Stuck In Traffic

25 01 2010

There’s nothing worse than being stuck in traffic. Unless, of course, you’re trying to run a destination web site and want to sell advertising. Eyeballs are everything in this game; fortunes are made and lost as a result of them.

And right now the eyes are upon social networking sites. Who in their wildest dreams in the mid-1990s could have foreseen that 2010 would be the era of sites whose primary purpose is to connect people with people, and not people with products?

Depending on who you rely for web traffic stats, Facebook is the hands-down winner of this battle, with somewhere around 100 M-as-in-million unique visitors in December 2009. With over 350 million users worldwide, Facebook has grown from a digital version of the Harvard handout, to the ultimate means of finding long-lost friends and cousins.

And with that many eyeballs, you can bet your bottom budget dollar that advertisers are giddy at the prospect of getting on your screen.

Surprisingly, MySpace still carries some weight, and came in second in this month’s rankings with about 60 million visitors, with Twitter in third with about 25 million. The big eye-opener, though, is, in 5th place with over 10 million visitors (out of its 40 million members). Classmates has the distinction of being the very first social networking site (launched in 1995), and uses a “freemium” model (basic service for free, but enhanced service costs $39 per year). The other big sites are completely free.

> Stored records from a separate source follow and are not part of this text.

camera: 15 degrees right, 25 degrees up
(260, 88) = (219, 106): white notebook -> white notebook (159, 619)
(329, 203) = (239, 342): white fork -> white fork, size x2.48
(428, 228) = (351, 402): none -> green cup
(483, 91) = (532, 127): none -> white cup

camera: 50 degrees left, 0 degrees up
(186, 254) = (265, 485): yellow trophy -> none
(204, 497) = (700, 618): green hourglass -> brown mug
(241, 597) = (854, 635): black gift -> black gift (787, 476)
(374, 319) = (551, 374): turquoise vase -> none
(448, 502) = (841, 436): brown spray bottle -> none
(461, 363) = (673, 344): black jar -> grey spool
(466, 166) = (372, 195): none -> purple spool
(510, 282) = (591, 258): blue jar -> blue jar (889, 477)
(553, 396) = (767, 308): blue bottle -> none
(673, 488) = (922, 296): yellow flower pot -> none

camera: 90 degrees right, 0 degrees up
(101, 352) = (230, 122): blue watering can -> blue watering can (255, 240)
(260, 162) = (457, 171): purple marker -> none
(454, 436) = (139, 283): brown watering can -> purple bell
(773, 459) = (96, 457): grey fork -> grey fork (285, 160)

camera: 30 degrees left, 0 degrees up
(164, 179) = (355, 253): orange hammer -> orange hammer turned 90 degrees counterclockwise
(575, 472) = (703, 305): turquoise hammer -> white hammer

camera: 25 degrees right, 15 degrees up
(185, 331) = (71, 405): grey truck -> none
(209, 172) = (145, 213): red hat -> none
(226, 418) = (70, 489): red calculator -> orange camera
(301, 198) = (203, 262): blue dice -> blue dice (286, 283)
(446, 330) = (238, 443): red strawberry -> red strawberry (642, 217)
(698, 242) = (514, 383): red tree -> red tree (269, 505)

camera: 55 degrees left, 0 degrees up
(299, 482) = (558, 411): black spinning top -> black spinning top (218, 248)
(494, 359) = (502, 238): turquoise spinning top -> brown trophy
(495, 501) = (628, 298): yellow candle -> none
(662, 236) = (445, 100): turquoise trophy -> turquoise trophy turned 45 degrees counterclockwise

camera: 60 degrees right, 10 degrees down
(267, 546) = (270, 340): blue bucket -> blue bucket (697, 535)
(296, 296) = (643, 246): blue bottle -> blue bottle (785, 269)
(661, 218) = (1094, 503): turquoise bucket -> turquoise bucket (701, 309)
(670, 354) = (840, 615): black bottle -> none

All numbers aside, the real story to write home about is how we are using the web. Sure, we continue to shop at Amazon, bid at eBay and browse corporate brochureware sites. But we are spending increasing amounts of time (shameless plug: see tomorrow’s blog) at social networking sites to either communicate with our legions of friends and/or play another round of Farmville. Oh yeah…and let’s not forget all of those “fan” pages at Facebook used to promote celebrities, organizations and companies.

But advertisers really do not care so much what people are doing, but where they are doing it. Network and cable TV stations would kill for such numbers. For example, American Idol on Tuesday 12th January was the highest-viewed broadcast TV show in the US for the week ending 17th January. It had 15.5 million viewers. Facebook, MySpace and Twitter are killing TV (and Twitter still hasn’t even figured out how to monetize its business, still wondering how it might incorporate advertising in its product offering).

Yet American Idol isn’t having trouble selling ad slots.

Sure, we are talking completely different presentation formats and advertising methods here, but the point is still the same: The real traffic is in the social networking sites. Which means more and more advertising dollars are going to be redirected from older traditional media vehicles to Facebook, et al.

And while I never like getting stuck in vehicular traffic, this is one traffic jam I can see a lot folks really getting into. It’s gridlock out there, and everyone is eye-to-I with one another. So when is that Facebook IPO?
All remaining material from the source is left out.